YOUR INSTRUCTIONS -
Starting with the line that contains "family: Euphorbiaceae" and going on through the line that contains "island: San Cristobal", turn those lines of the items below into a numbered list with no blank lines.

PROVIDED DATA -
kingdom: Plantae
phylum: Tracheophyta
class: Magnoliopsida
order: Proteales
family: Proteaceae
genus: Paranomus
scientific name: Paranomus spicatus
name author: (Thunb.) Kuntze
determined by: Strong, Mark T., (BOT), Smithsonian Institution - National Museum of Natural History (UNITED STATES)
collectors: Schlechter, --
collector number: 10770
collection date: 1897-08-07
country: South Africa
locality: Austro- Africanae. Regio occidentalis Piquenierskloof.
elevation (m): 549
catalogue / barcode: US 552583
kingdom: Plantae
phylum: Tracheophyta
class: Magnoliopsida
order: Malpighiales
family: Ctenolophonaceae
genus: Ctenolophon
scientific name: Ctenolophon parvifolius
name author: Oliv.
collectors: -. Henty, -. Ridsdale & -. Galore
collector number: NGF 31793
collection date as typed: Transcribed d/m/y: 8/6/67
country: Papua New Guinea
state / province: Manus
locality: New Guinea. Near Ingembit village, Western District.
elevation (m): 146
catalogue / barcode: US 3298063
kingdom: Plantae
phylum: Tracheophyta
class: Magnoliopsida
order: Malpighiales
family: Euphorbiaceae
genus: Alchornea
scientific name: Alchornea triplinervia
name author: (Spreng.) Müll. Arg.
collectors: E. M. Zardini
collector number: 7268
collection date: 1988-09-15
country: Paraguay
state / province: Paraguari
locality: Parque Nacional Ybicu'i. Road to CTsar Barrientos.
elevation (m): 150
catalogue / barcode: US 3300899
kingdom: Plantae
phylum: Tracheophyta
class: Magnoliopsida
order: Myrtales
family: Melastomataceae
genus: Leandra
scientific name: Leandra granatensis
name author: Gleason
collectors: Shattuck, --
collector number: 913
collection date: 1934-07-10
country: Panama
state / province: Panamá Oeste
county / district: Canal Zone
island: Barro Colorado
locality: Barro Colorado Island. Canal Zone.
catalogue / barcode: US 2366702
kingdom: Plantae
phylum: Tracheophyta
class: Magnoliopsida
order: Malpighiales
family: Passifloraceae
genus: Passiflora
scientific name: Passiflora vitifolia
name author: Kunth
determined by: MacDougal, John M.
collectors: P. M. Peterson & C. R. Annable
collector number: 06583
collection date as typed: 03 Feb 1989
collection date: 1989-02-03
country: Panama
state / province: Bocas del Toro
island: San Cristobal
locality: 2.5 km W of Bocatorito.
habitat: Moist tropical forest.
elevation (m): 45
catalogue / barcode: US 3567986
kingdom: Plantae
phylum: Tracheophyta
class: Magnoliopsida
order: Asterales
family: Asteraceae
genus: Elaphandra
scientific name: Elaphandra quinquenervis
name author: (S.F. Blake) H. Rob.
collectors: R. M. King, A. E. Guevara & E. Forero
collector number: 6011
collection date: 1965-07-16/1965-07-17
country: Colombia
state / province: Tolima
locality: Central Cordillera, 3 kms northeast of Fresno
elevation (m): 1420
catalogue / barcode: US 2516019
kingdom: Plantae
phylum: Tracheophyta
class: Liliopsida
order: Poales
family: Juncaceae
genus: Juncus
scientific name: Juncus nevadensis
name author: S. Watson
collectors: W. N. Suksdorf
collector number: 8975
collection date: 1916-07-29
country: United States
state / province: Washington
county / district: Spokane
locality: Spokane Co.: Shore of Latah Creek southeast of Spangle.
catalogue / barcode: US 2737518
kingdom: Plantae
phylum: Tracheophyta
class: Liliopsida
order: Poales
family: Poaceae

WORKED ANSWER -
1. family: Euphorbiaceae
2. genus: Alchornea
3. scientific name: Alchornea triplinervia
4. name author: (Spreng.) Müll. Arg.
5. collectors: E. M. Zardini
6. collector number: 7268
7. collection date: 1988-09-15
8. country: Paraguay
9. state / province: Paraguari
10. locality: Parque Nacional Ybicu'i. Road to CTsar Barrientos.
11. elevation (m): 150
12. catalogue / barcode: US 3300899
13. kingdom: Plantae
14. phylum: Tracheophyta
15. class: Magnoliopsida
16. order: Myrtales
17. family: Melastomataceae
18. genus: Leandra
19. scientific name: Leandra granatensis
20. name author: Gleason
21. collectors: Shattuck, --
22. collector number: 913
23. collection date: 1934-07-10
24. country: Panama
25. state / province: Panamá Oeste
26. county / district: Canal Zone
27. island: Barro Colorado
28. locality: Barro Colorado Island. Canal Zone.
29. catalogue / barcode: US 2366702
30. kingdom: Plantae
31. phylum: Tracheophyta
32. class: Magnoliopsida
33. order: Malpighiales
34. family: Passifloraceae
35. genus: Passiflora
36. scientific name: Passiflora vitifolia
37. name author: Kunth
38. determined by: MacDougal, John M.
39. collectors: P. M. Peterson & C. R. Annable
40. collector number: 06583
41. collection date as typed: 03 Feb 1989
42. collection date: 1989-02-03
43. country: Panama
44. state / province: Bocas del Toro
45. island: San Cristobal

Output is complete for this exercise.